▸ **Work instructions**: How many lines in the records contain the string "Legend"? Reply with the number alone.

▸ **Collected data**:
● ● ● ● ●

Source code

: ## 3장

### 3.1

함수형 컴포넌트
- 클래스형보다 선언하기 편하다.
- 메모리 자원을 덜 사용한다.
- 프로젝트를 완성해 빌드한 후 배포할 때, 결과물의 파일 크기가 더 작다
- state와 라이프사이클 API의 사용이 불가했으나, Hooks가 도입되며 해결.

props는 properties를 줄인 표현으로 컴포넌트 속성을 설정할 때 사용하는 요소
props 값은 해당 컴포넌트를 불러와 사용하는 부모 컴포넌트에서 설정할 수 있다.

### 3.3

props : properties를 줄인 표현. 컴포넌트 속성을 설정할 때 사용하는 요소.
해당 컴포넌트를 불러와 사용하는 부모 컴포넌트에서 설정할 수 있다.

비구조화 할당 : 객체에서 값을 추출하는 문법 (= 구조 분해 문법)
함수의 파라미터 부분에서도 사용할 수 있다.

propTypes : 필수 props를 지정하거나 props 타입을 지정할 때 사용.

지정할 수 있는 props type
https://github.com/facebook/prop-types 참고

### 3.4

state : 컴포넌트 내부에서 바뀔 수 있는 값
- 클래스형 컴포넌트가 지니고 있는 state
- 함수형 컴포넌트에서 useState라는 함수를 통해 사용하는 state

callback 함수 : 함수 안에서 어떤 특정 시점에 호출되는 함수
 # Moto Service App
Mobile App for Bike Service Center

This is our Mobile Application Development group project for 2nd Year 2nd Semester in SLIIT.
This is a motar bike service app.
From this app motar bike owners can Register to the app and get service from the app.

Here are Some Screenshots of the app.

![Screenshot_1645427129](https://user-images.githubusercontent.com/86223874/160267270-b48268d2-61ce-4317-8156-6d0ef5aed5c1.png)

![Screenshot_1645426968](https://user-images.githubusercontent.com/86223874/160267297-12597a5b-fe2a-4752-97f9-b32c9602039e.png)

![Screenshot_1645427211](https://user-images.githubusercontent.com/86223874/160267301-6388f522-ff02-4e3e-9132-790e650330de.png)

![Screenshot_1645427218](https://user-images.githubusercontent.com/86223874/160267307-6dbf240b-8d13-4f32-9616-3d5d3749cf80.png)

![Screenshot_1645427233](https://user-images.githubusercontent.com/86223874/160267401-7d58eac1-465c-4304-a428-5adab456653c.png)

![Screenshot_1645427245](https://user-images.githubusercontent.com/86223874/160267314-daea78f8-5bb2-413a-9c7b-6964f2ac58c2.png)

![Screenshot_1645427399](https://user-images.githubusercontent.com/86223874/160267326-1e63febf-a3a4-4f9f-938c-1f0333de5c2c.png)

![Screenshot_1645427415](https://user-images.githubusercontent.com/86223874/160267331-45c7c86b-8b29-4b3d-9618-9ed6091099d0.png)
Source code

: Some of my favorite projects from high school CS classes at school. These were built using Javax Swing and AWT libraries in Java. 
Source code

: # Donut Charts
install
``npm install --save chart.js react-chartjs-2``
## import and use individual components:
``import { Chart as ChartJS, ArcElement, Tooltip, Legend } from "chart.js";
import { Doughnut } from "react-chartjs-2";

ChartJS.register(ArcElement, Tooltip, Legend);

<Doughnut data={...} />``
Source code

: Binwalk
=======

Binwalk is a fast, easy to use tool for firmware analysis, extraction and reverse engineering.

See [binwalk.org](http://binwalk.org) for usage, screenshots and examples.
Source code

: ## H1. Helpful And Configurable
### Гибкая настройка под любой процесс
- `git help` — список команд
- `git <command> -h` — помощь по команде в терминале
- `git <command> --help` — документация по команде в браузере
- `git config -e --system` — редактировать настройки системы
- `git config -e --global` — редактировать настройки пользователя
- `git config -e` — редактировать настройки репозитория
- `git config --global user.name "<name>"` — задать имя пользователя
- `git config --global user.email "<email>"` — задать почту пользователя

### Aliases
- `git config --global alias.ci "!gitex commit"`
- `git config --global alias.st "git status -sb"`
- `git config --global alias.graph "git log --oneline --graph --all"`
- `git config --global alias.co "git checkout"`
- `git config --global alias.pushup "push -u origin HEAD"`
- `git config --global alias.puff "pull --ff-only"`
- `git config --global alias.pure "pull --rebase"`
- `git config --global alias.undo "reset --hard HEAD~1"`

● ● ● ● ●

▸ **Task result**: 2